2.3 Interpolation Search

  So far we have considered only access probabilities as information
  available for analysis of search algorithms.

  There are other useful statistical properties of entries.
  E.g., distribution of entries in a dictionary.

  Example  The name "Smith" in a phone directory would be found
  -------  near at the third-quarters point if it is in the directory.
                       ^^^^^^^^^^^^^^^^^^^^
                       Expected location implied by distribution

  To begin a search nearer to the expected location of
  the searched object
  ---> Interpolation Search

  --------------------------------------
		Worst	Best	Average
  --------------------------------------
  successful	n	1	lg(lg n)
  --------------------------------------
  unsuccessful	n	2	lg(lg n)
  --------------------------------------

  Remark
  ------
    The average case analysis for interpolation search is different
    from that considered for either sequential or binary search.
    The average is taken over search objects and dictionaries
                                                 ^^^^^^^^^^^^
    whose entries follow a certain distribution.

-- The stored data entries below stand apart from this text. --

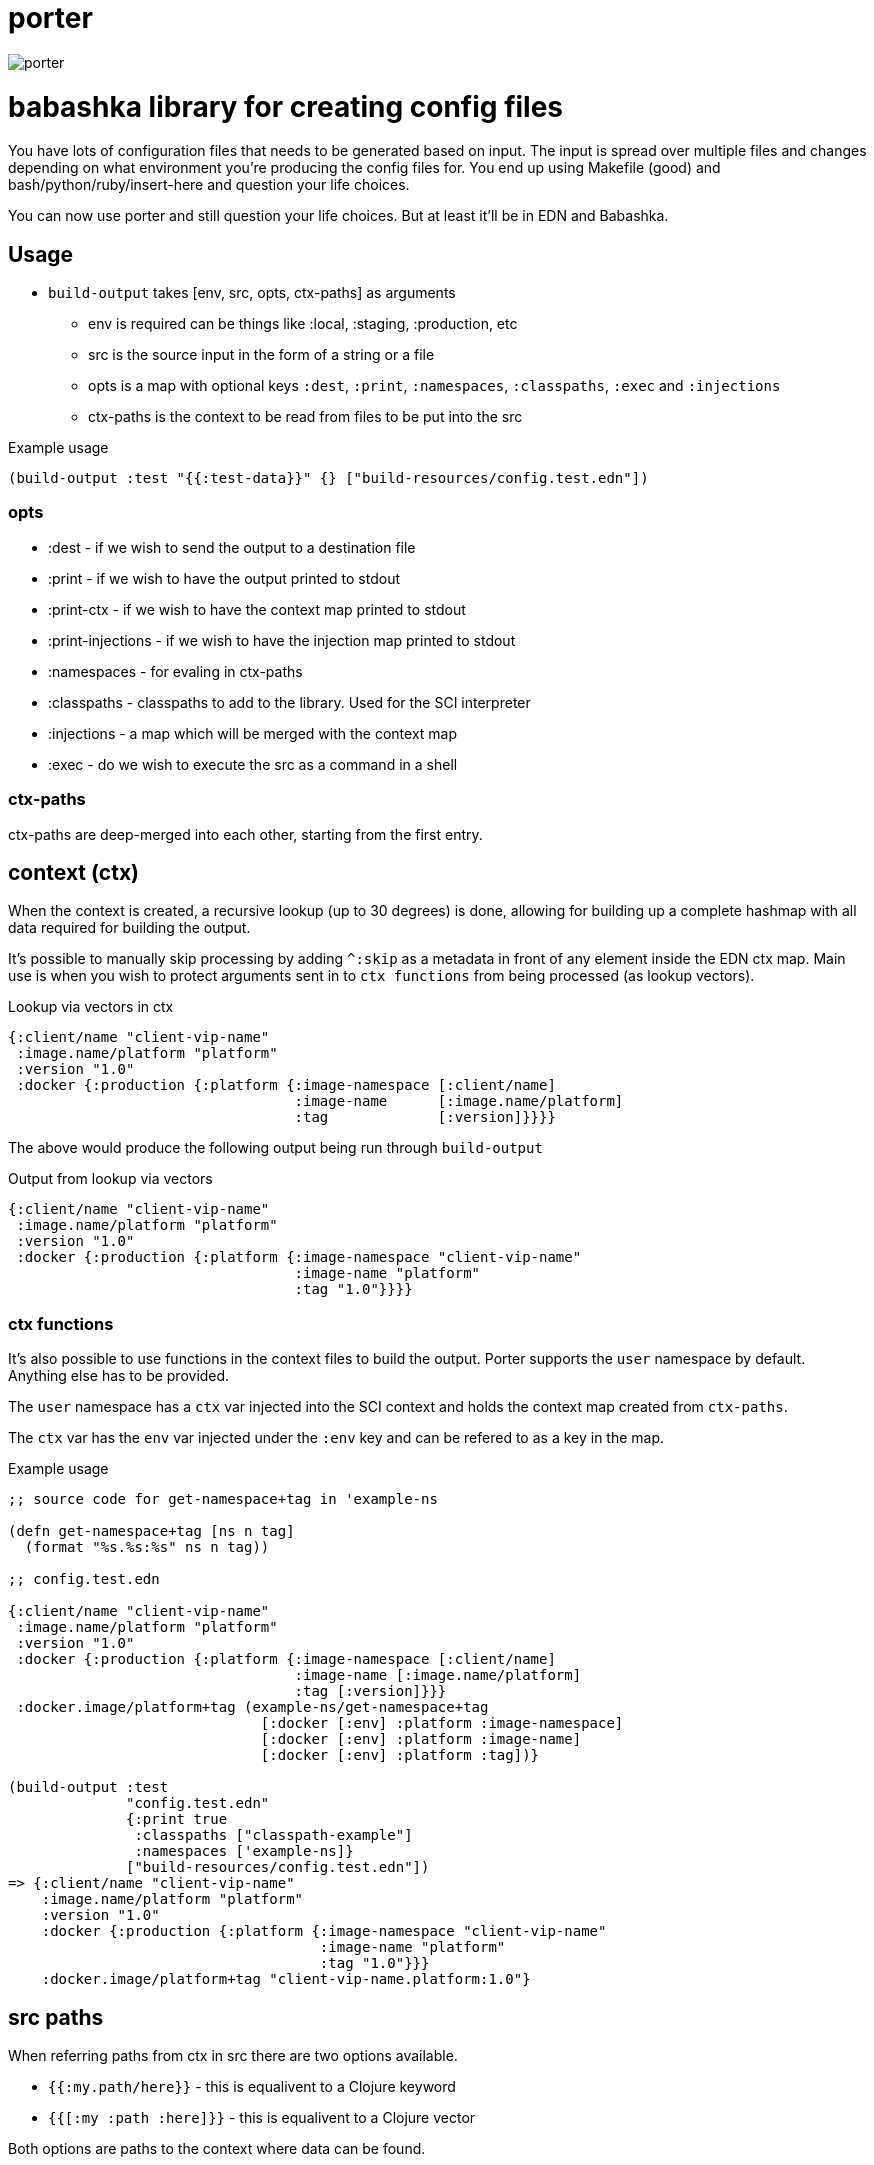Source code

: = porter

image:assets/porter.jpeg[porter]

= babashka library for creating config files

You have lots of configuration files that needs to be
generated based on input. The input is spread over multiple files
and changes depending on what environment you're producing the
config files for. You end up using Makefile (good) and
bash/python/ruby/insert-here and question your life choices.

You can now use porter and still question your life choices. But at
least it'll be in EDN and Babashka.

== Usage

* `build-output` takes [env, src, opts, ctx-paths] as arguments
** env is required can be things like :local, :staging, :production,
   etc
** src is the source input in the form of a string or a file
** opts is a map with optional keys `:dest`, `:print`, `:namespaces`,
   `:classpaths`, `:exec` and `:injections`
** ctx-paths is the context to be read from files to be put into the
   src

.Example usage
[source, clojure]
----
(build-output :test "{{:test-data}}" {} ["build-resources/config.test.edn"])
----

=== opts

* :dest - if we wish to send the output to a destination file
* :print - if we wish to have the output printed to stdout
* :print-ctx - if we wish to have the context map printed to stdout
* :print-injections - if we wish to have the injection map printed to stdout
* :namespaces - for evaling in ctx-paths
* :classpaths - classpaths to add to the library. Used for the SCI interpreter
* :injections - a map which will be merged with the context map
* :exec - do we wish to execute the src as a command in a shell

=== ctx-paths

ctx-paths are deep-merged into each other, starting from the first entry.


== context (ctx)

When the context is created, a recursive lookup (up to 30 degrees) is
done, allowing for building up a complete hashmap with all data
required for building the output.

It's possible to manually skip processing by adding `^:skip` as a
metadata in front of any element inside the EDN ctx map. Main use is
when you wish to protect arguments sent in to `ctx functions` from
being processed (as lookup vectors).

.Lookup via vectors in ctx
[source, clojure]
----
{:client/name "client-vip-name"
 :image.name/platform "platform"
 :version "1.0"
 :docker {:production {:platform {:image-namespace [:client/name]
                                  :image-name      [:image.name/platform]
                                  :tag             [:version]}}}}
----

The above would produce the following output being run through `build-output`

.Output from lookup via vectors
[source, clojure]
----
{:client/name "client-vip-name"
 :image.name/platform "platform"
 :version "1.0"
 :docker {:production {:platform {:image-namespace "client-vip-name"
                                  :image-name "platform"
                                  :tag "1.0"}}}}
----

=== ctx functions

It's also possible to use functions in the context files to build the
output. Porter supports the `user` namespace by default. Anything else
has to be provided.

The `user` namespace has a `ctx` var injected into the SCI context and
holds the context map created from `ctx-paths`.

The `ctx` var has the `env` var injected under the `:env` key and can
be refered to as a key in the map.

.Example usage
[source, clojure]
----
;; source code for get-namespace+tag in 'example-ns

(defn get-namespace+tag [ns n tag]
  (format "%s.%s:%s" ns n tag))

;; config.test.edn

{:client/name "client-vip-name"
 :image.name/platform "platform"
 :version "1.0"
 :docker {:production {:platform {:image-namespace [:client/name]
                                  :image-name [:image.name/platform]
                                  :tag [:version]}}}
 :docker.image/platform+tag (example-ns/get-namespace+tag
                              [:docker [:env] :platform :image-namespace]
                              [:docker [:env] :platform :image-name]
                              [:docker [:env] :platform :tag])}

(build-output :test
              "config.test.edn"
              {:print true
               :classpaths ["classpath-example"]
               :namespaces ['example-ns]}
              ["build-resources/config.test.edn"])
=> {:client/name "client-vip-name"
    :image.name/platform "platform"
    :version "1.0"
    :docker {:production {:platform {:image-namespace "client-vip-name"
                                     :image-name "platform"
                                     :tag "1.0"}}}
    :docker.image/platform+tag "client-vip-name.platform:1.0"}
----


== src paths

When referring paths from ctx in src there are two options available.

* `{{:my.path/here}}` - this is equalivent to a Clojure keyword
* `{{[:my :path :here]}}` - this is equalivent to a Clojure vector

Both options are paths to the context where data can be found.


= porter CLI tool

There is a link:porter[porter CLI tool] which automatically downloads and uses this
library via the command line.

[source, shell]
----
curl -o /usr/local/bin/porter https://raw.githubusercontent.com/emil0r/porter/refs/heads/master/porter
chmod +x /usr/local/bin/porter
----

.Example usage from local testing
[source, shell]
----
./porter --env :local \
       --src "dev-resources/test.tester.yml" \
       --ctx-paths "dev-resources/test.tester.edn" \
       --print true \
       --dest testus.yml \
       --injections '{:version "1.0.0"}' \
       --classpaths "clj" \
       --namespaces tester
----

Gives the following output.

* `Adding classpath 'clj'` is from the classpath specified
* `Requiring tester` is a namespace used
* `This is from tester 1.0.0` is from a function called from the `tester` namespace
* `Invalid input` gives output of either empty paths or broken paths for the src file
** Empty paths and Broken paths will be *colored red with a white background*

[source,shell]
----
Adding classpath 'clj'
Requiring tester
This is from tester 1.0.0
Invalid input
Empty paths #{[:infra :local :postgres :user] [:infra :local :postgres :password]}, :broken-paths #{}
----

.Options
[source, shell]
----
porter --help

-- Options --

  --namespaces       Namespaces to add
  --print-injections Print injections to stdout
  --injections       Map of injections to the context map
  --exec             Execute the src as a shell command
  --src              Source of input. String or file. Can be multiple lines which will be joined together with a newline in between each entry. This is meant mainly for exec (blame Make)
  --env              Which environment are we using
  --classpaths       Classpaths to add
  --print            Print the output to stdout
  --print-ctx        Print ctx map to stdout
  --ctx-paths        vector of strings to context edn files
  --dest             Which file to write the output to
----


== Example

There is a basic example of how to use porter in the link:./example[example
directory].

.Create the config file
[source, bash]
----
cd example

make ENV=:production build-config-files-service

make ENV=:production build-docker-anchorpoint
----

  Binary Search vs Interpolation Search
  -------------------------------------
    Experiments suggest that interpolation search is inferior to
    binary search unless a dictionary is very large.
    Cost per probe in interpolation search is much larger than
    that in binary search.
    For a large dictionary, use a hybrid method of interpolation search
    and binary search.
    Interpolation search at least for the first few probes will pay off.

3. Exercises

Prove the fact that the average time ∑ⁿ_i=1 (i p_i) for successful search is minimized when p₁ ≥ p₂ ≥ ... ≥ p_n.
Does the above fact remain true for the average time for both successful and unsuccessful searches?